Friends of ours are mourning the loss of a baby who died in childbirth.
I don’t know what, if anything, to say when I see them next. Should I carry on as if nothing has happened? My first instinct is to say something like ‘Don’t worry, you can try again” but I have a reputation for saying the wrong thing and I don’t want to cause this lovely couple any more pain.
Losing a baby to stillbirth is devastating for both parents, but also other family members. It can be difficult to know how to support loved ones through this challenging time.
Emma Wotherspoon, whose baby Molly Lola was stillborn, explains: ‘People are often afraid to talk about it for fear of upsetting that person.
‘Although this is meant with the best intention, I can guarantee that person is already upset on the inside. In fact, being able to talk about them will often have the opposite effect.” The Joanna Briggs Institute at the University of Adelaide, with the Stillbirth Foundation Australia, have developed evidence-based guidance for health providers caring for parents who have experienced stillbirth. This work can also be useful to family and friends.
Parents are often unprepared for stillbirth and experience grief, depression, and self-blame. They may feel distressed, sad, angry or even numb. Some appreciate having the opportunity to speak about how they are feeling, while others withdraw.

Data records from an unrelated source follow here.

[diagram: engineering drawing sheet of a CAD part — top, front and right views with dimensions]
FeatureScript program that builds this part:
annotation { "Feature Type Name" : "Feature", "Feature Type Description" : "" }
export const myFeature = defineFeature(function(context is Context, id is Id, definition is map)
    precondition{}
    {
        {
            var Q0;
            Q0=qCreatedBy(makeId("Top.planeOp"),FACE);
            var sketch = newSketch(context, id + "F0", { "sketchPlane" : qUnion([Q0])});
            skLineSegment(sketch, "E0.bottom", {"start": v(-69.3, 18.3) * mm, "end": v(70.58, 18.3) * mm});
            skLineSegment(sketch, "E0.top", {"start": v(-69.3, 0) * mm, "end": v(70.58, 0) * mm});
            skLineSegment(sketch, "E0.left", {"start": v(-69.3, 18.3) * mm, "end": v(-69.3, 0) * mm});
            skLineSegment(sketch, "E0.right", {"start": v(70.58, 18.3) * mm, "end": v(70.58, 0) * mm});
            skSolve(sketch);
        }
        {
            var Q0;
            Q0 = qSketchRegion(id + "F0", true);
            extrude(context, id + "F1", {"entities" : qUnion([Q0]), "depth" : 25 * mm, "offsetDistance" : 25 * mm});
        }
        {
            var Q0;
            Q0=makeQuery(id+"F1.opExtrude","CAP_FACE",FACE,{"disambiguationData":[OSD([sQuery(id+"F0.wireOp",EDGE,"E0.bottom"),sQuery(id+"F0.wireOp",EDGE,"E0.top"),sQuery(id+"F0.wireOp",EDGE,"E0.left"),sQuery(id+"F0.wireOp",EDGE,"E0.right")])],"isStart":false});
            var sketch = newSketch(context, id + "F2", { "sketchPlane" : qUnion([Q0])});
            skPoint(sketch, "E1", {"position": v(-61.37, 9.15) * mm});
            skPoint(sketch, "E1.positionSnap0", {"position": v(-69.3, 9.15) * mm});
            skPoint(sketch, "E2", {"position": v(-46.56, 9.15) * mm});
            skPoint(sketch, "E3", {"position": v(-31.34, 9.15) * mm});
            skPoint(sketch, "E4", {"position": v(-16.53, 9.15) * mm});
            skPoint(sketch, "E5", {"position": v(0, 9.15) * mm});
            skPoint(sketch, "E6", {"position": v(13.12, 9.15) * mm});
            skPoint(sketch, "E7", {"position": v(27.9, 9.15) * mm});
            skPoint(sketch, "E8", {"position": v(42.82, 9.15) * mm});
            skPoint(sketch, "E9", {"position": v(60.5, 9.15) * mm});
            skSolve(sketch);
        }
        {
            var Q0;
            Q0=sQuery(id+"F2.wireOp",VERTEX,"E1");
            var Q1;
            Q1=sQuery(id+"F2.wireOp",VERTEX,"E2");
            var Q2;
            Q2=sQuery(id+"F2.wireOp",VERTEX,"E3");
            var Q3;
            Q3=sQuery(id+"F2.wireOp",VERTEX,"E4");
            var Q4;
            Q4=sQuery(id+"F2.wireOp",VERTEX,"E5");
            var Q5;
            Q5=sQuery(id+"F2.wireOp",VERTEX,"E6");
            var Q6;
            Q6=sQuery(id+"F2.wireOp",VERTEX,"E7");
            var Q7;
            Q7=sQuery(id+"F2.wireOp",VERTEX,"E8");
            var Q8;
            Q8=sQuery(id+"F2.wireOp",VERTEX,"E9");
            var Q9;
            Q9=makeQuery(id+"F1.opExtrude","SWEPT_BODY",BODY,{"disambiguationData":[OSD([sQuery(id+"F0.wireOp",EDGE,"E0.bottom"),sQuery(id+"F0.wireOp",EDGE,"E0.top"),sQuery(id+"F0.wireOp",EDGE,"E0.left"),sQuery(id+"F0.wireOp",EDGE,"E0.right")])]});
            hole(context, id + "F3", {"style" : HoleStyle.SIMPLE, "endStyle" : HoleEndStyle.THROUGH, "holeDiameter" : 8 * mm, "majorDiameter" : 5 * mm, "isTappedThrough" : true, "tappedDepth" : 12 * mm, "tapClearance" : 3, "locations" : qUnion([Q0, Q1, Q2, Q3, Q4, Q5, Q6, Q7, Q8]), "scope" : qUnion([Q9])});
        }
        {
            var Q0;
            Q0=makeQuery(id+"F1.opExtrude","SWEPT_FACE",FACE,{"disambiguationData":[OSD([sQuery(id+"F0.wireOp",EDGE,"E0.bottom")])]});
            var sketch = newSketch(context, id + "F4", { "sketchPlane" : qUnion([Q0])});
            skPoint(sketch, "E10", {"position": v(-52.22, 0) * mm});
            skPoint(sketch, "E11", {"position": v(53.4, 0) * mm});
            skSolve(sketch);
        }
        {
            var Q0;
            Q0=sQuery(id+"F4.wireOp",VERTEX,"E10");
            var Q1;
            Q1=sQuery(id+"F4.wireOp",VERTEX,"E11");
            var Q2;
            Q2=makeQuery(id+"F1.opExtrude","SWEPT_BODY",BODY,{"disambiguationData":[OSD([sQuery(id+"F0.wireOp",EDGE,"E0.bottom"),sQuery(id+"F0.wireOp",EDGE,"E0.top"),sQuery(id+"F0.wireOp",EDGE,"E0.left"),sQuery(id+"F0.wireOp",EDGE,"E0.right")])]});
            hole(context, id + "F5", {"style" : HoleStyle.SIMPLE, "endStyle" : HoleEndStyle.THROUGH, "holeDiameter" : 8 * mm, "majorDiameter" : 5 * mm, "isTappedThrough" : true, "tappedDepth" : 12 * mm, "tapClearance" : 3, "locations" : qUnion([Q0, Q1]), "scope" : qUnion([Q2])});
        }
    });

What family and friends say and do can have a considerable impact on parents’ well-being. Be aware of the individual experience of stillbirth and pick up on cues through your knowledge of them as a person, so you can respond appropriately.
Parents need considerable emotional support both during and after the experience, so communication and interaction should be conducted with sensitivity, compassion and empathy. Understand there is no ‘normal” or ‘right or wrong” response and their feelings are natural. In some cases, one or both parents may benefit from professional support and guidance.
• Refer to their baby by name
• Don’t refer to their baby as ‘a stillborn”. He or she was a baby, who was stillborn
• Encourage parents to talk about their baby – at the time of birth and in the years that follow
• Acknowledge that although their baby is no longer with them, he or she is still their baby and a real person
• Don’t say ‘at least you fell pregnant” or ‘you can always try again” – one child does not replace another
• Resist saying you understand how they are feeling – losing a child is unlike any other loss
• Don’t say ‘time will heal” – some never heal from the loss of a child, but learn how to live with it
• It is OK to say ‘I don’t know what to say or what to do”. Acknowledging the loss is support in itself
• Realise that the parents may not be able to be around new babies, and be sensitive around special celebrations such as Mother’s/Father’s Day, and
• Acknowledge the baby at special occasions.